Aquela sentença da sabedoria popular significa que é sempre possível persuadir outrem, desde que se tenha o engenho e a arte para o fazer e nunca, como agora, foi tão assertiva. Para onde quer que se volte, há alguém à espreita com um fardo de palha, a querer fazer-nos de burro e com a maior ou a menor habilidade para no-lo dar a comer. É tanta a palha que não é fácil destrinçá-la do cereal ou do grão. Todos, nalguma circunstância da vida, já fomos os burros que comeram a palha que alguém deu. Seja por ilusão sentimental, ignorância, ingenuidade, descuido ou sadia confiança, todos já deixámos que nos servissem habilmente uma qualquer quantidade de palha que comemos satisfeitos. Como disse o poeta maior: "o mundo é para quem nasce para o conquistar e não para quem sonha que pode conquistá-lo, ainda que tenha razão". E nesta conquista desabrida vem prevalecendo a matreira esperteza, a desempoeirada saloiice e vilanagem que pretende fazer dos outros burros, mesmo que num insulto desavergonhado à sua inteligência. Até a legião de imbecis, de que falava Umberto Eco, que dantes só protagonizava na tasca, se vê hoje empoderada por uma qualquer tirada ou ridicularia nas redes sociais, qual fardo de palha sem substância ou qualidade e se alcandora numa projecção universal, pois alcança sempre um eco seguidista de um cretino de igual jaez que a admira e come.

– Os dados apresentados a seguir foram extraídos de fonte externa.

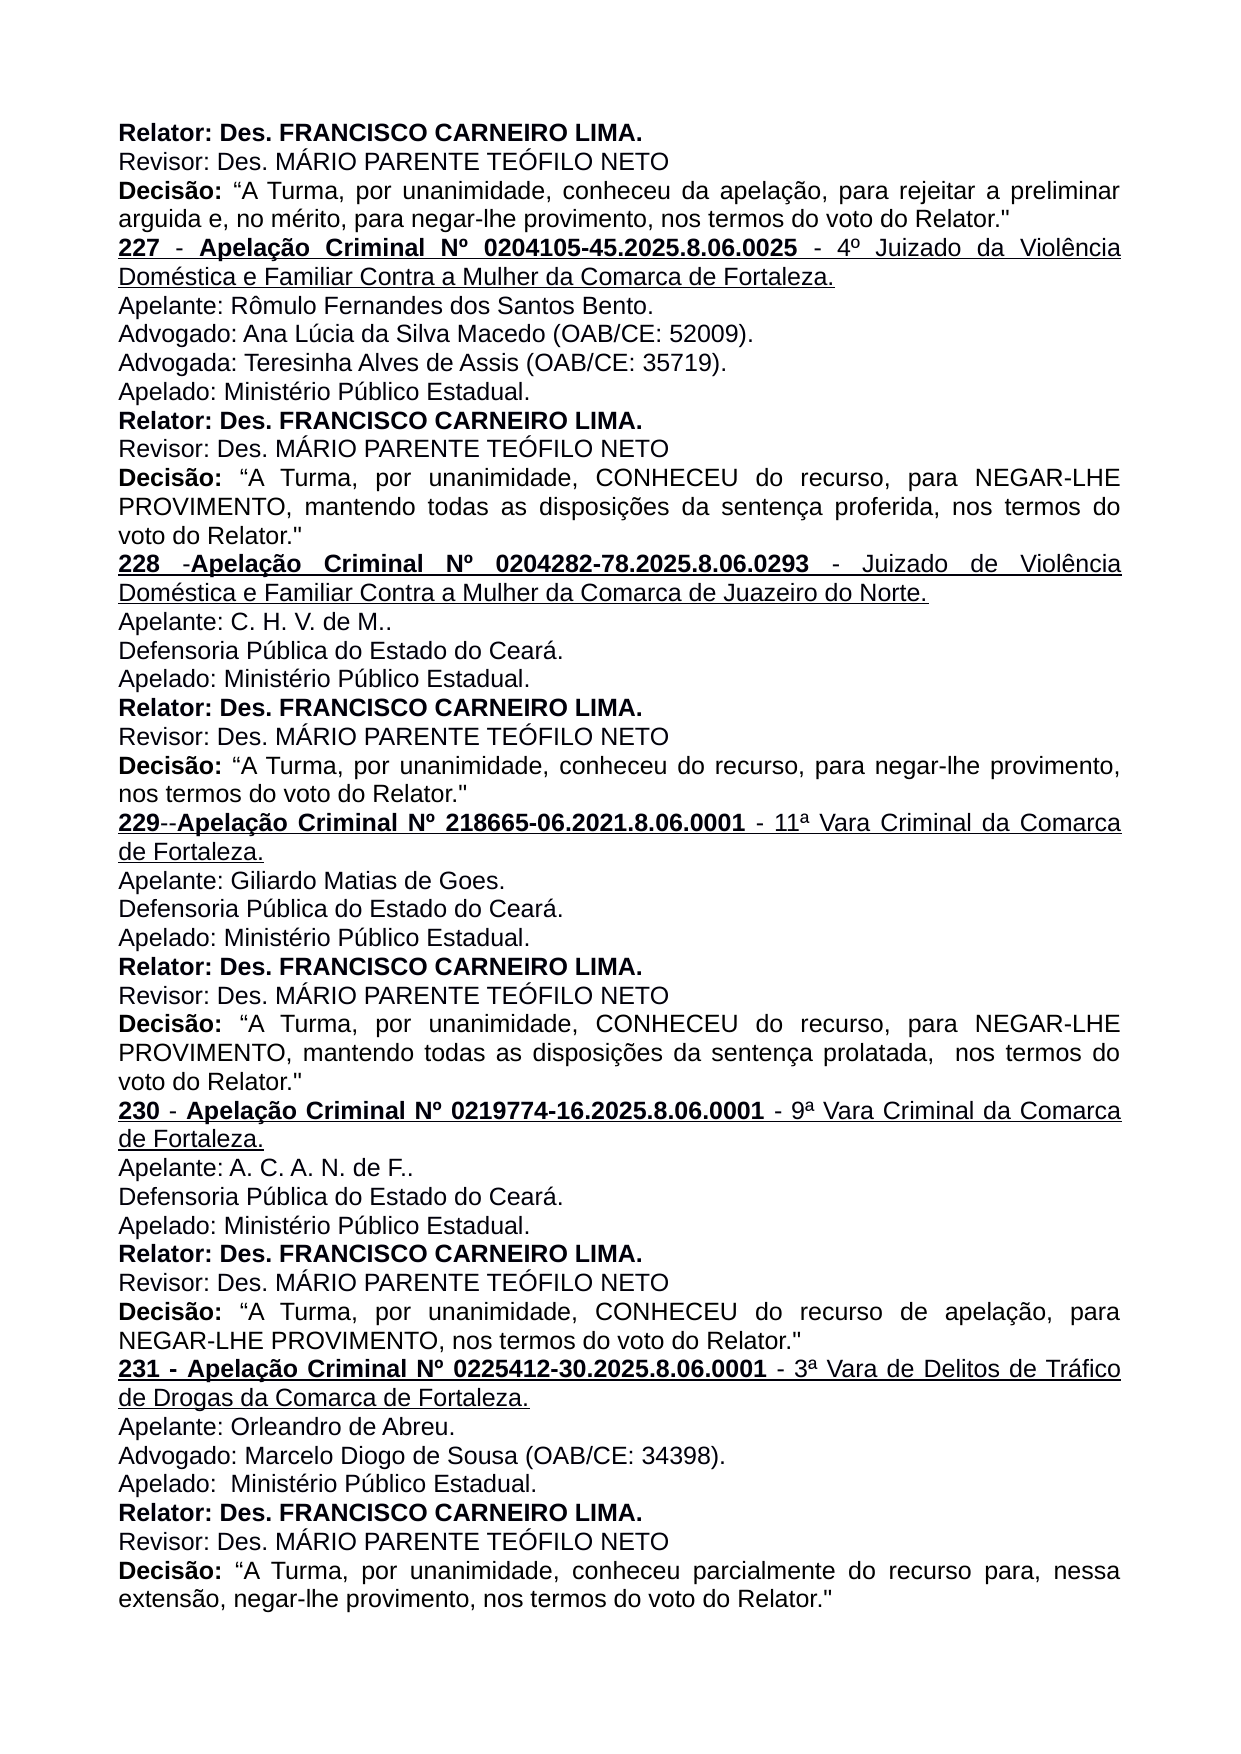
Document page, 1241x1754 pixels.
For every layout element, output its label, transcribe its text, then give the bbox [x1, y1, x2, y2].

text Apelado: Ministério Público Estadual. [118, 377, 1122, 406]
text 230 - Apelação Criminal Nº 0219774-16.2025.8.06.0001 - 9ª Vara Criminal da Comarca [118, 1096, 1122, 1121]
text Doméstica e Familiar Contra a Mulher da Comarca de Juazeiro do Norte. [118, 576, 1122, 607]
text Revisor: Des. MÁRIO PARENTE TEÓFILO NETO [118, 147, 1122, 176]
text 231 - Apelação Criminal Nº 0225412-30.2025.8.06.0001 - 3ª Vara de Delitos de Tráfico de Drogas da Comarca de Fortaleza. [118, 1354, 1122, 1412]
text Revisor: Des. MÁRIO PARENTE TEÓFILO NETO [118, 981, 1122, 1009]
text Apelante: Orleandro de Abreu. [118, 1412, 1122, 1441]
text Revisor: Des. MÁRIO PARENTE TEÓFILO NETO [118, 722, 1122, 751]
text Relator: Des. FRANCISCO CARNEIRO LIMA. [118, 1498, 1122, 1527]
text Revisor: Des. MÁRIO PARENTE TEÓFILO NETO [118, 1268, 1122, 1297]
text Revisor: Des. MÁRIO PARENTE TEÓFILO NETO [118, 434, 1122, 463]
text Decisão: “A Turma, por unanimidade, conheceu do recurso, para negar-lhe provimento, nos termos do voto do Relator." [118, 751, 1122, 808]
text Advogada: Teresinha Alves de Assis (OAB/CE: 35719). [118, 348, 1122, 377]
text Decisão: “A Turma, por unanimidade, CONHECEU do recurso, para NEGAR-LHE PROVIMENTO, mantendo todas as disposições da sentença prolatada, nos termos do voto do Relator." [118, 1009, 1122, 1096]
text Apelante: Rômulo Fernandes dos Santos Bento. [118, 291, 1122, 319]
text Relator: Des. FRANCISCO CARNEIRO LIMA. [118, 406, 1122, 434]
text Relator: Des. FRANCISCO CARNEIRO LIMA. [118, 693, 1122, 722]
text Revisor: Des. MÁRIO PARENTE TEÓFILO NETO [118, 1527, 1122, 1556]
text Advogado: Marcelo Diogo de Sousa (OAB/CE: 34398). [118, 1441, 1122, 1469]
text Decisão: “A Turma, por unanimidade, conheceu da apelação, para rejeitar a preliminar arguida e, no mérito, para negar-lhe provimento, nos termos do voto do Relator." [118, 176, 1122, 233]
text Apelante: C. H. V. de M.. [118, 607, 1122, 636]
text Decisão: “A Turma, por unanimidade, CONHECEU do recurso de apelação, para NEGAR-LHE PROVIMENTO, nos termos do voto do Relator." [118, 1297, 1122, 1354]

Aquele adágio parece ter aplicação em quase tudo na vida, mas há duas áreas em que encontra o seu expoente de aplicação, o da publicidade e o da política, ou melhor, da politiquice. A publicidade tem o condão de nos fazer comer a palha que nos querem impingir, de formas imaginativas e algumas até geniais e bem-humoradas. E como essa é a sua função, de cativar habilmente a procura, não vem daí mal ao mundo. Já na politiquice é bem mais nocivo. E é ver os politiqueiros, altivos e engomadinhos, a servir resmas de palha que a malta alegremente vai papando sem se aperceber sequer que lhe crescem as orelhas, como as dos nossos amigos que zurram. E se alguma das efusivas personagens tem a noção de que estará fazendo alguém corar de vergonha alheia, por galambas descaradas, tanto se lhe dá porque há uma multidão que come a palha e relevante é a récua na sua maioria, aquela cuja vontade é quem mais ordena. De permeio uma horda de emissários sequiosos vai distribuindo fardos, sem rasgo imaginativo ou inovador, qual palha a chover no molhado, só para marcar presença ou se pôr em bicos de pés para algo. Muitas vezes num jogo sabujo, desenfreado, desleal e sem ética para se fazer chegar a um poleiro. Mas afinal como destrinçar a palha do cereal ou do grão? A minha avozinha, na sua iletrada quarta classe, dizia que a cabeça não se fez só para criar piolhos e que a primeira pergunta a fazer quando nos apresentam um fardo de palha, é procurar saber o que move a personagem, que interesse a faz correr verdadeiramente e logo aí muitas respostas avultam. Curioso é também indagar se a figura comunga dos mesmos sonhos, se está no mesmo patamar de corrida ou de condição ou se está unicamente a querer ludibriar-nos como objecto para a satisfação de um proveito que não o nosso. Relevante se torna assim descortinar o que me identifica ou serve os meus interesses e propósitos. Porque a verdade que sempre se procura, como um desígnio absoluto, é de que afinal não há verdade nenhuma. Há a minha verdade, a deste, a daqueloutro e aquela que alguém quer impingir, numa trambiqueira fantasia de verdade universal.